Plantar Fasciitis: Evidence-Based Management

Robert D. Glatter, MD, FAAEM

Disclosures

October 10, 2007

Differential Diagnosis

Careful physical examination generally allows the clinician to make the diagnosis of plantar fasciitis. Patients with an atypical history and pain on palpation of areas other than the medial aspect of the calcaneus should be considered for alternative diagnoses.

In children and older patients, consider other bony abnormalities. Any history of trauma or sudden onset of pain should make the clinician search for other causes. Specifically, consider Paget's disease, osteoporosis, or metastatic disease in patients with fractures from minor trauma. Pain due to Achilles tendonitis or bursitis is typically distinguished from plantar fasciitis on careful physical examination.

Other considerations for heel pain include neuralgias, either due to injury or entrapment of the posterior tibial nerve or lateral calcaneal nerve. As opposed to plantar fasciitis, neuropathic pain is often worse at bedtime or can awaken a patient from sleep. In addition, patients with neuralgia often do not have pain with dorsiflexion of the great toe or pain with palpation at the insertion of the medial aspect of the plantar aponeurosis.
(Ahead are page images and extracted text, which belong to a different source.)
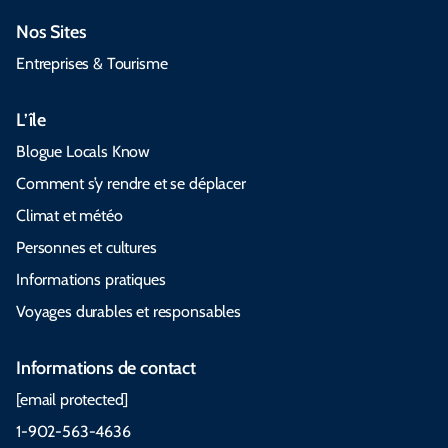
Nos Sites
Entreprises & Tourisme
L’île
Blogue Locals Know
Comment s’y rendre et se déplacer
Climat et météo
Personnes et cultures
Informations pratiques
Voyages durables et responsables
Informations de contact
[email protected]
1-902-563-4636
Finally, heel pain may occur due to systemic disease that is inflammatory in origin. Ankylosing spondylitis, systemic lupus erythematosus (SLE), and Reiter's syndrome (arthritis, uveitis, conjunctivitis) must be in the differential diagnosis of individuals presenting with other systemic complaints or in atypical cases. Clinicians should consider an underlying illness if warmth, erythema, or effusion is noted on examination of the heel. Plain radiography is of limited value in distinguishing plantar fasciitis from inflammatory causes; bone scans and MRI are more useful to investigate alternative diagnoses.